Engaging pupils during students’ teaching practice exercise

Marais and Meier (2014) asserted that students’ capacity to leverage quality is immense provided students are given the right tools at the time and clarity on the objectives of their engagement. Student engagement can take different forms (on platforms, on boards, broad student satisfaction surveys, “instant feedback” techniques etc.).

Student engagement is most powerful as a driver of quality teaching when it involves dialogue, and not only information on the student’s experience. As students are the intended beneficiaries of quality teaching, they are able to provide crucial “customer feedback” not only on what works well but also on what they would like to be done differently and how (Pomerantz & Pierce, 2009).

Toh (2012) agreed that obtaining constructive feedback from students is not a straightforward initiative since students may be reluctant to take up such a role and they may be dubious about the added-value of their contributions and believe that their views will be ignored. These concerns may be compounded if it is difficult for them to see evidence of action as a result of the various evaluations they participate in. It is therefore crucial to render students’ evaluations meaningful to them if they are to be useful to the institution in promoting teaching quality.

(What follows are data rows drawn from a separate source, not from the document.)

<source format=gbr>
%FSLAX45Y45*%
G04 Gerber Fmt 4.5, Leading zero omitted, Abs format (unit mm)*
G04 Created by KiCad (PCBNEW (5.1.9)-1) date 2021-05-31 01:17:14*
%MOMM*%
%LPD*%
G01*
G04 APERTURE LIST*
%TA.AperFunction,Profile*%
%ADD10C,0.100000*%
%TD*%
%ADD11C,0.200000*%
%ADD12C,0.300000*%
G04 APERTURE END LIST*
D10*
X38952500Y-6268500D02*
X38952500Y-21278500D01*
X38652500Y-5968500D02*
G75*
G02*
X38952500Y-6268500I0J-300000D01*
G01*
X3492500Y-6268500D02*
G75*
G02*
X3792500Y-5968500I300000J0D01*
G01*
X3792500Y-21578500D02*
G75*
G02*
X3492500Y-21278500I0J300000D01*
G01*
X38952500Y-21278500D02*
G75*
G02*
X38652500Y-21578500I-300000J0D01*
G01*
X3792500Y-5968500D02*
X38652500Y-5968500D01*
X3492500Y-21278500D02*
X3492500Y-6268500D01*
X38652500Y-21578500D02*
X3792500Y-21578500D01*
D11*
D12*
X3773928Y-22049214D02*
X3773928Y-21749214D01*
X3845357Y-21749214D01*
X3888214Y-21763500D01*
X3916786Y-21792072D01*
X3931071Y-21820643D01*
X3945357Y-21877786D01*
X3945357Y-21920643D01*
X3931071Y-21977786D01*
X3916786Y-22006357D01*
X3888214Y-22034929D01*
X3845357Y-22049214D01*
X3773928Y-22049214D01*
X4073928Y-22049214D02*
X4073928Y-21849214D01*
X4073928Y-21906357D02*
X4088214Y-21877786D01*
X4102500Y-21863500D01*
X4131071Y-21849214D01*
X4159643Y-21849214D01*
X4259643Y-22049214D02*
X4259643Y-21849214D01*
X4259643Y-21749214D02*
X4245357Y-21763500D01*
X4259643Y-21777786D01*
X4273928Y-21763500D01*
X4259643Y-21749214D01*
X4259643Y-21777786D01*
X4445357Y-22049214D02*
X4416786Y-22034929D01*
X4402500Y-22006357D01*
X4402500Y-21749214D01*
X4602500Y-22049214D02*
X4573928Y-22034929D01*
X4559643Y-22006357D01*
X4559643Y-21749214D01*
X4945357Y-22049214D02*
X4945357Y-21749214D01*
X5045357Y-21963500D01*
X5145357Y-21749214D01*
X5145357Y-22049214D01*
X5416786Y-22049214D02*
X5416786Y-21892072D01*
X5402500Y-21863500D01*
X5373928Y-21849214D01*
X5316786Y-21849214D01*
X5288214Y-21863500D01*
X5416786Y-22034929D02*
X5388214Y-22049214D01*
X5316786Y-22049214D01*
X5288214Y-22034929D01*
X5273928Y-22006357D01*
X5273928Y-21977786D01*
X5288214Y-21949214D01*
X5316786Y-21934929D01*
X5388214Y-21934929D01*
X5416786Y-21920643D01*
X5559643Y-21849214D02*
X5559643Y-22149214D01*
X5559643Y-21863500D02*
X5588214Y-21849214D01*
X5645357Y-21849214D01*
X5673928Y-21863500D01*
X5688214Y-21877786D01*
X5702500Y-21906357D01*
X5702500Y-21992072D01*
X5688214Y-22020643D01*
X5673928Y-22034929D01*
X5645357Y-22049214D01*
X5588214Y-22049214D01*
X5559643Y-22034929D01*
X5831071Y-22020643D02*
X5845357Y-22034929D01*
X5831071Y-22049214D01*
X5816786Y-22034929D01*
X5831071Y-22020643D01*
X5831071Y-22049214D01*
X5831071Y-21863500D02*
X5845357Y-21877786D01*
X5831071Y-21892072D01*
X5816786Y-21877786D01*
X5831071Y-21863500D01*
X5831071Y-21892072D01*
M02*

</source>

Some students may underestimate the constraints that institutions face and expect unrealistic changes.  Others may be inclined to approach evaluation as a political issue and take a more obstructive than constructive attitude to it. From their side, the academic community might be hesitant to entrust students with a role in contributing to or critiquing academic-related matters, not least because of concerns about the reliability and fairness of some instruments for gathering student feedback. In some settings, academics might also be concerned that some students might use evaluation of their teachers as a bargaining chip, for example, to seek a higher assessment grade (Thomas, 2006).

Despites these obstacles, Salsbury and Schoenfedt (2008) stated that it is worth recalling that students everywhere in the world are continuously making their own assessments of their teaching and learning experience, whether or not they have a channel through which to express them. Such insights provide an extremely valuable input to the process of improving quality teaching, but only if collected and analysed in an appropriate way.

References

Marais, P. & Meier, C. (2014). Hear our voices: Student teachers’ experiences during practical teaching. Africa Education Review, 1(2), 220-233.

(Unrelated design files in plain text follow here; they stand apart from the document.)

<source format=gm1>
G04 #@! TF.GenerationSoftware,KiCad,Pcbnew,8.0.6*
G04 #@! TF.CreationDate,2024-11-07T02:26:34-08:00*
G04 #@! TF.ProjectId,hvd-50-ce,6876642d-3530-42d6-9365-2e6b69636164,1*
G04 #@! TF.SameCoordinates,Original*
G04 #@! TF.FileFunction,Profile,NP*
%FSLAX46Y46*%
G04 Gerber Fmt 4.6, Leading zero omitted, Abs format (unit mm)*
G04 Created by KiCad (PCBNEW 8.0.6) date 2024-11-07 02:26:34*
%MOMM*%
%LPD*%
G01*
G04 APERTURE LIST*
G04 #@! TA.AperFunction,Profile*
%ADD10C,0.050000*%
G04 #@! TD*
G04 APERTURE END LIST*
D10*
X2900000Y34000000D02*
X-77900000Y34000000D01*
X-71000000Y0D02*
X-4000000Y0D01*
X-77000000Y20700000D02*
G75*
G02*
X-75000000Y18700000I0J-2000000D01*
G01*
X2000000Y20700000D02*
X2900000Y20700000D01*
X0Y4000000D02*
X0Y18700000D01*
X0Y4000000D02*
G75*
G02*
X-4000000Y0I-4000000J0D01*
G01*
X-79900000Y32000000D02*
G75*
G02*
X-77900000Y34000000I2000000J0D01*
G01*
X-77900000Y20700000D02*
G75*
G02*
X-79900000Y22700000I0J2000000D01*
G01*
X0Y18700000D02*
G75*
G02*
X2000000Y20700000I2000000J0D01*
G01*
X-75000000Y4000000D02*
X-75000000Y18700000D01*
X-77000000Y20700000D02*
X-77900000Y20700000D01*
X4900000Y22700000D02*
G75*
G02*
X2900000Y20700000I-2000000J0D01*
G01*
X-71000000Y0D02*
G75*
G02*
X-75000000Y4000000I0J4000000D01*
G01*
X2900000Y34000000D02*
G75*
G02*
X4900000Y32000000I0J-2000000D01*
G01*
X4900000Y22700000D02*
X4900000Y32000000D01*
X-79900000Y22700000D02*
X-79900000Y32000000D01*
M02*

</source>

Pomerantz, F. & Pierce, M. (2014). From literacy methods classes to the real world: Experiences of pre-service teachers. New England Reading Association Journal, 40(2), 55-62.

Salsbury, D.E. & Schoenfeldt, M. (2008). Lesson Planning: A Research-Based Model for K-12 Classrooms. Alexandria, VA: Prentice Hall.

Thomas, P. (2006). Pre-service practicum teaching in Central Asia: A positive experience for both worlds. Journal of Social Studies Research, 30(1), 21-25.

Toh, W.S. (2012). Practicum Student Teachers’ Educational Beliefs and its Relationship to the School and Classroom Environment. Paper presented at the National Educational Profession Seminar 2002, Bangi, June 3-4.